Drop the images; return everything else in the listing below exactly.

#####

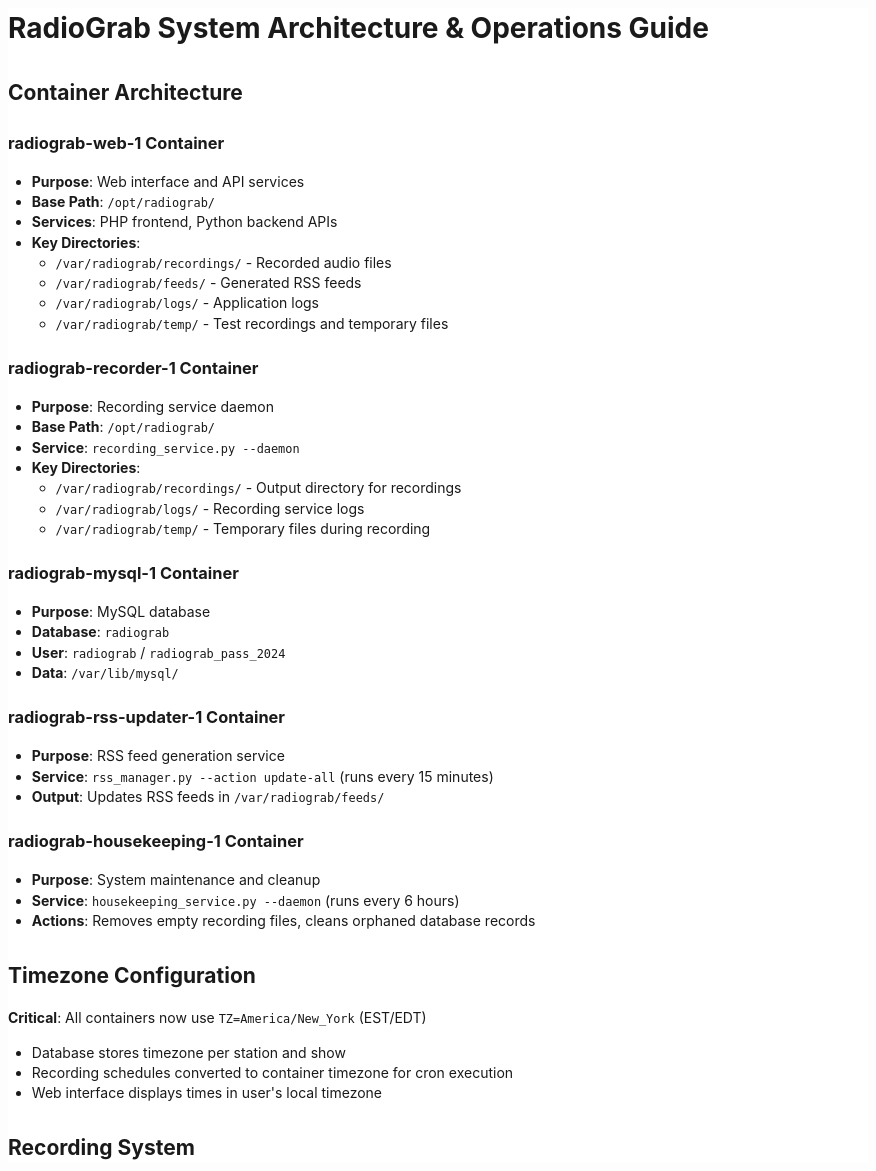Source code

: # RadioGrab System Architecture & Operations Guide

## Container Architecture

### radiograb-web-1 Container
- **Purpose**: Web interface and API services
- **Base Path**: `/opt/radiograb/`
- **Services**: PHP frontend, Python backend APIs
- **Key Directories**:
  - `/var/radiograb/recordings/` - Recorded audio files
  - `/var/radiograb/feeds/` - Generated RSS feeds
  - `/var/radiograb/logs/` - Application logs
  - `/var/radiograb/temp/` - Test recordings and temporary files

### radiograb-recorder-1 Container  
- **Purpose**: Recording service daemon
- **Base Path**: `/opt/radiograb/`
- **Service**: `recording_service.py --daemon`
- **Key Directories**:
  - `/var/radiograb/recordings/` - Output directory for recordings
  - `/var/radiograb/logs/` - Recording service logs
  - `/var/radiograb/temp/` - Temporary files during recording

### radiograb-mysql-1 Container
- **Purpose**: MySQL database
- **Database**: `radiograb`
- **User**: `radiograb` / `radiograb_pass_2024`
- **Data**: `/var/lib/mysql/`

### radiograb-rss-updater-1 Container
- **Purpose**: RSS feed generation service
- **Service**: `rss_manager.py --action update-all` (runs every 15 minutes)
- **Output**: Updates RSS feeds in `/var/radiograb/feeds/`

### radiograb-housekeeping-1 Container
- **Purpose**: System maintenance and cleanup
- **Service**: `housekeeping_service.py --daemon` (runs every 6 hours)
- **Actions**: Removes empty recording files, cleans orphaned database records

## Timezone Configuration

**Critical**: All containers now use `TZ=America/New_York` (EST/EDT)
- Database stores timezone per station and show
- Recording schedules converted to container timezone for cron execution
- Web interface displays times in user's local timezone

## Recording System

#####

- [WRITTEN REPLY]:
Source code

: # RadioGrab System Architecture & Operations Guide

## Container Architecture

### radiograb-web-1 Container
- **Purpose**: Web interface and API services
- **Base Path**: `/opt/radiograb/`
- **Services**: PHP frontend, Python backend APIs
- **Key Directories**:
  - `/var/radiograb/recordings/` - Recorded audio files
  - `/var/radiograb/feeds/` - Generated RSS feeds
  - `/var/radiograb/logs/` - Application logs
  - `/var/radiograb/temp/` - Test recordings and temporary files

### radiograb-recorder-1 Container  
- **Purpose**: Recording service daemon
- **Base Path**: `/opt/radiograb/`
- **Service**: `recording_service.py --daemon`
- **Key Directories**:
  - `/var/radiograb/recordings/` - Output directory for recordings
  - `/var/radiograb/logs/` - Recording service logs
  - `/var/radiograb/temp/` - Temporary files during recording

### radiograb-mysql-1 Container
- **Purpose**: MySQL database
- **Database**: `radiograb`
- **User**: `radiograb` / `radiograb_pass_2024`
- **Data**: `/var/lib/mysql/`

### radiograb-rss-updater-1 Container
- **Purpose**: RSS feed generation service
- **Service**: `rss_manager.py --action update-all` (runs every 15 minutes)
- **Output**: Updates RSS feeds in `/var/radiograb/feeds/`

### radiograb-housekeeping-1 Container
- **Purpose**: System maintenance and cleanup
- **Service**: `housekeeping_service.py --daemon` (runs every 6 hours)
- **Actions**: Removes empty recording files, cleans orphaned database records

## Timezone Configuration

**Critical**: All containers now use `TZ=America/New_York` (EST/EDT)
- Database stores timezone per station and show
- Recording schedules converted to container timezone for cron execution
- Web interface displays times in user's local timezone

## Recording System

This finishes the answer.